Les autorités ukrainiennes remettent également en question la liste en ligne russe des morts ou des blessés. Andriy Yusov, un responsable du ministère de l’Intérieur et des Communications, a déclaré que certains soldats figurant sur la liste se trouvaient ailleurs au moment de l’explosion.
L’ONU prévoit de lancer une mission d’enquête.
Ce que les preuves montrent jusqu’à présent
Des vidéos de la prison diffusées le matin du 29 juillet par les médias russes montrent des signes d’un incendie intense. Mais la structure est pratiquement intacte, à l’exception du toit. Les corps carbonisés des victimes sont visibles sur les couchettes et sur le sol. D’autres corps, montrant peu de signes d’exposition au feu, sont filmés à l’extérieur du bâtiment. Le nombre de corps visibles dans cette première série de vidéos est bien inférieur aux 50 soldats ukrainiens qui, selon le ministère russe de la Défense, ont été tués.

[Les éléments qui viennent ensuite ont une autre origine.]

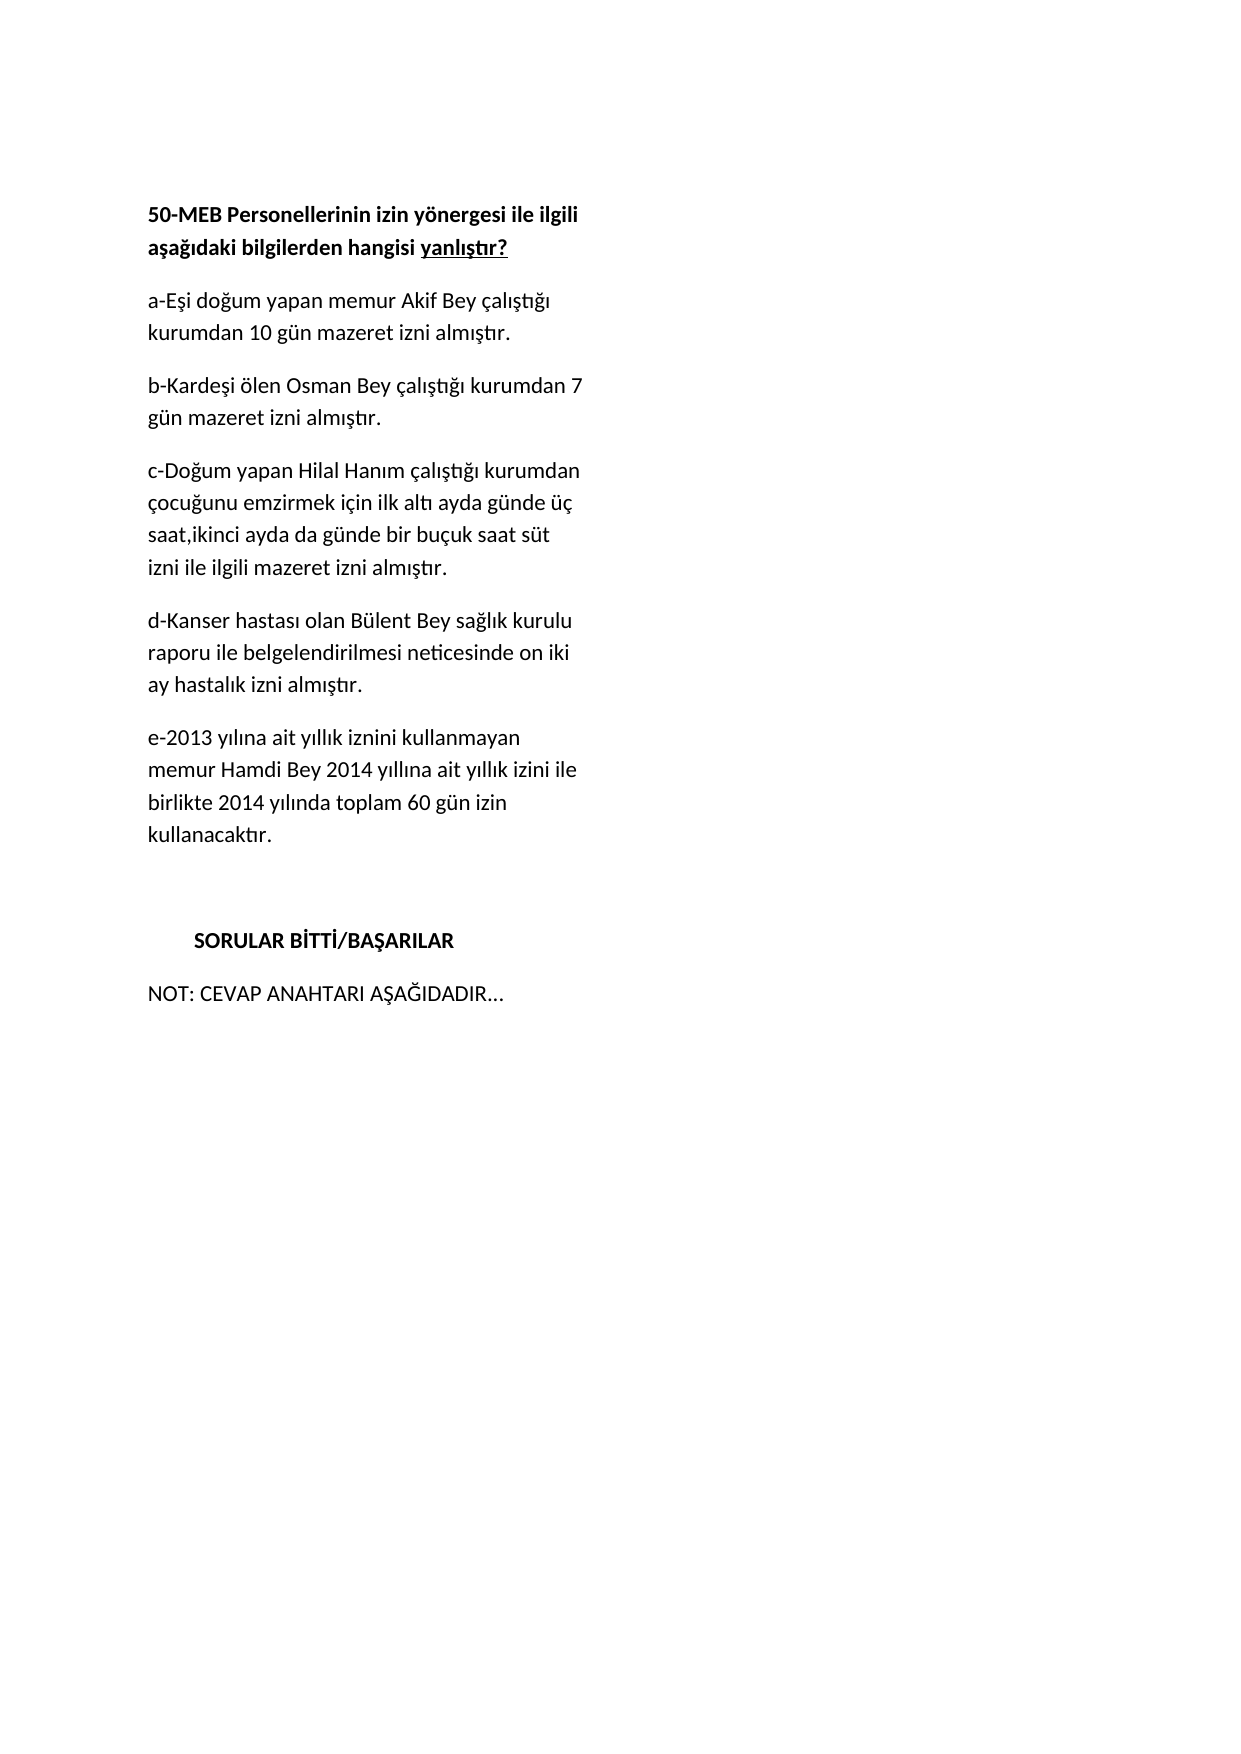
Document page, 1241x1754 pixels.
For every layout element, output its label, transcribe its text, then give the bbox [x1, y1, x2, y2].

text 50-MEB Personellerinin izin yönergesi ile ilgili aşağıdaki bilgilerden hangisi yanlıştır? [148, 201, 583, 261]
text d-Kanser hastası olan Bülent Bey sağlık kurulu raporu ile belgelendirilmesi neticesinde on iki ay hastalık izni almıştır. [148, 606, 583, 698]
text a-Eşi doğum yapan memur Akif Bey çalıştığı kurumdan 10 gün mazeret izni almıştır. [148, 286, 583, 346]
text e-2013 yılına ait yıllık iznini kullanmayan memur Hamdi Bey 2014 yıllına ait yıllık izini ile birlikte 2014 yılında toplam 60 gün izin kullanacaktır. [148, 723, 583, 848]
text SORULAR BİTTİ/BAŞARILAR [148, 926, 583, 954]
text b-Kardeşi ölen Osman Bey çalıştığı kurumdan 7 gün mazeret izni almıştır. [148, 371, 583, 431]
text c-Doğum yapan Hilal Hanım çalıştığı kurumdan çocuğunu emzirmek için ilk altı ayda günde üç saat,ikinci ayda da günde bir buçuk saat süt izni ile ilgili mazeret izni almıştır. [148, 456, 583, 581]
text NOT: CEVAP ANAHTARI AŞAĞIDADIR... [148, 979, 583, 1007]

Les six experts, dont des enquêteurs sur les incendies criminels, des ingénieurs et des analystes en armement, ont mis en garde contre toute conclusion ferme sur l’attaque. Mais la plupart ont convenu que les preuves visuelles disponibles des conséquences ne portaient pas les caractéristiques d’une attaque HIMARS.

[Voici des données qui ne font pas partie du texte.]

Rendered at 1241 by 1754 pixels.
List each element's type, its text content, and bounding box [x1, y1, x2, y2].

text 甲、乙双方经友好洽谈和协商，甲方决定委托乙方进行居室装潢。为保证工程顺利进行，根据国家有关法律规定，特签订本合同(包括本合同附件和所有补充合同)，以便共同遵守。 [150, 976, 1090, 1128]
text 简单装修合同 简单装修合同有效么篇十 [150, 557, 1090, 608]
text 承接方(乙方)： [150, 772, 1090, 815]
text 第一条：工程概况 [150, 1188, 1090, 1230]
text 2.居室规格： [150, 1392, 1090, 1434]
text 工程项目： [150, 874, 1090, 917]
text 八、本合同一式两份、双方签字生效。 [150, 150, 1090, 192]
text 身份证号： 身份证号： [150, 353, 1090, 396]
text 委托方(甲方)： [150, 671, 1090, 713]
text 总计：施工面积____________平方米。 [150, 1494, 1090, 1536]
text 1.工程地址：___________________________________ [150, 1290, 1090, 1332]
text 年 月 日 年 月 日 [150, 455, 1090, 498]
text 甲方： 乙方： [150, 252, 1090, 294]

George William Herbert, professeur agrégé au James Martin Center for Nonproliferation Studies à Monterey, a déclaré au Post que même s’il y avait des preuves d’une explosion quelconque, les dommages semblaient incompatibles avec une attaque impliquant HIMARS, qui lance des roquettes sans ogives incendiaires. . .
“Je ne sais pas comment vous passez d’une ogive explosive mais pas incendiaire à un feu comme ça”, a déclaré Herbert. “Je vois des lits dans la zone centrale du sol explosés ou tordus à cause d’une explosion, mais aucun signe qu’il s’agissait d’une ogive de fusée.”

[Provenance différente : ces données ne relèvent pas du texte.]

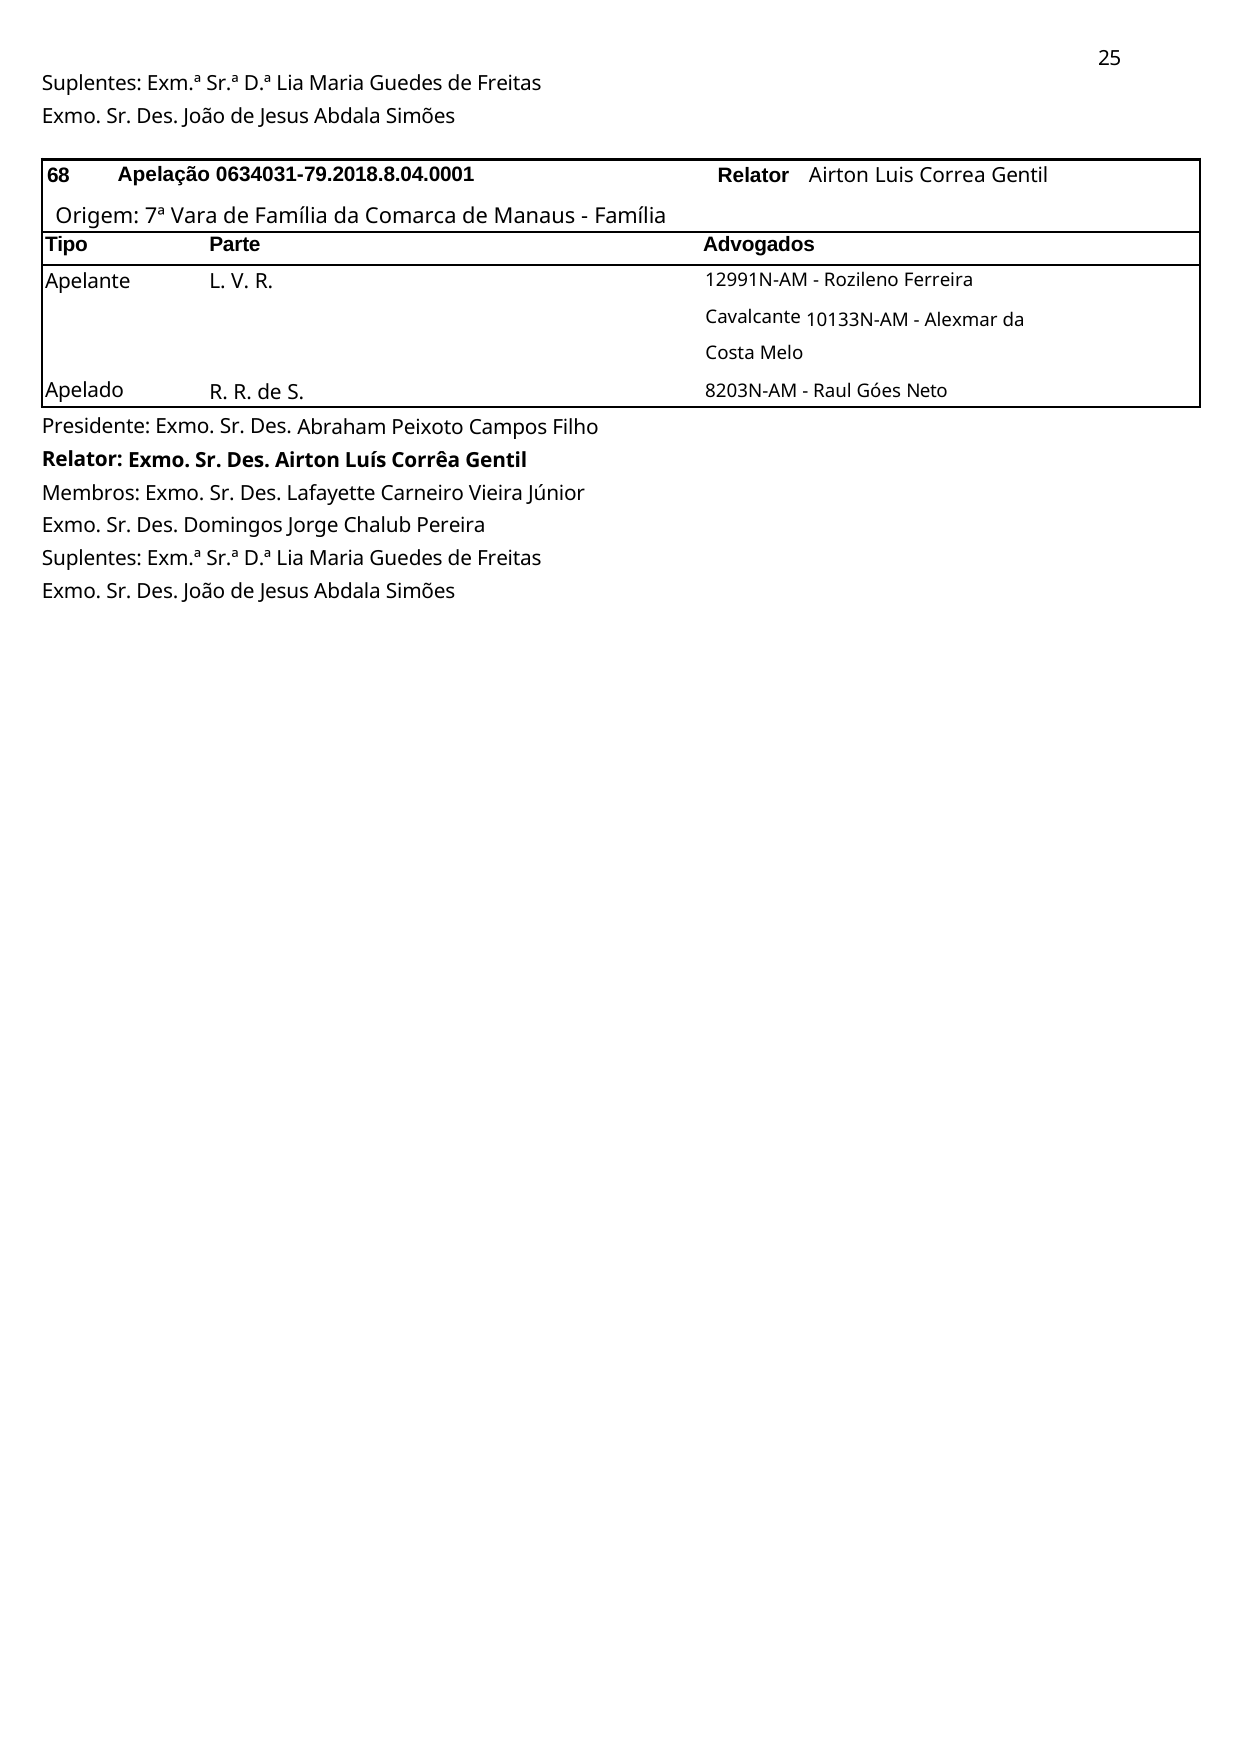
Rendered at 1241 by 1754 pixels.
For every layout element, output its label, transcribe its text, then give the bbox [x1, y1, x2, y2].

text Exmo. Sr. Des. João de Jesus Abdala Simões [42, 574, 1211, 604]
text Suplentes: Exm.ª Sr.ª D.ª Lia Maria Guedes de Freitas [42, 542, 1211, 572]
text Suplentes: Exm.ª Sr.ª D.ª Lia Maria Guedes de Freitas [42, 67, 1211, 96]
text Relator: Exmo. Sr. Des. Airton Luís Corrêa Gentil [42, 444, 1211, 473]
text Exmo. Sr. Des. Domingos Jorge Chalub Pereira [42, 509, 1211, 539]
table_cell Tipo Parte Advogados [43, 233, 1199, 264]
text Exmo. Sr. Des. João de Jesus Abdala Simões [42, 99, 1211, 129]
table_header 68 Apelação 0634031-79.2018.8.04.0001 Relator Airton Luis Correa Gentil Origem: 7ª Vara de Família da Comarca de Manaus - Família [43, 161, 1199, 231]
text Presidente: Exmo. Sr. Des. Abraham Peixoto Campos Filho [42, 411, 1211, 441]
table_cell Apelante L. V. R. 12991N-AM - Rozileno Ferreira Cavalcante 10133N-AM - Alexmar da Costa Melo Apelado R. R. de S. 8203N-AM - Raul Góes Neto [43, 266, 1199, 406]
text Membros: Exmo. Sr. Des. Lafayette Carneiro Vieira Júnior [42, 476, 1211, 506]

Des parties du toit métallique du bâtiment se sont effondrées vers l’intérieur, mais manquaient en grande partie des grandes marques de brûlure visibles ailleurs. Herbert a déclaré au Post qu’il avait suggéré que le toit s’était effondré après une première explosion ou un incendie.
“Les dommages structurels extrêmement mineurs aux murs semblent incompatibles avec les effets attendus de la fusée HIMARS standard”, ont écrit les analystes du fournisseur de renseignements de défense Janes dans une évaluation pour The Post.
Janes a également déclaré que l’opération élaborée dont la Russie accuse l’Ukraine aurait été difficile à réaliser, nécessitant une précision et une coordination extraordinaires, ainsi que des mises à jour en temps réel sur le mode de vie à l’intérieur.
Si la Russie était à blâmer, “ce serait clairement un crime de guerre”, a écrit William Schabas, professeur de droit international à l’Université Middlesex de Londres, dans un e-mail.
Si l’Ukraine a ciblé ses propres soldats, comme l’a affirmé Moscou, il s’agissait très probablement d’un “crime ordinaire de meurtre” plutôt que d’un crime de guerre, a déclaré Schabas.
John Hudson et David L. Stern ont contribué à ce rapport.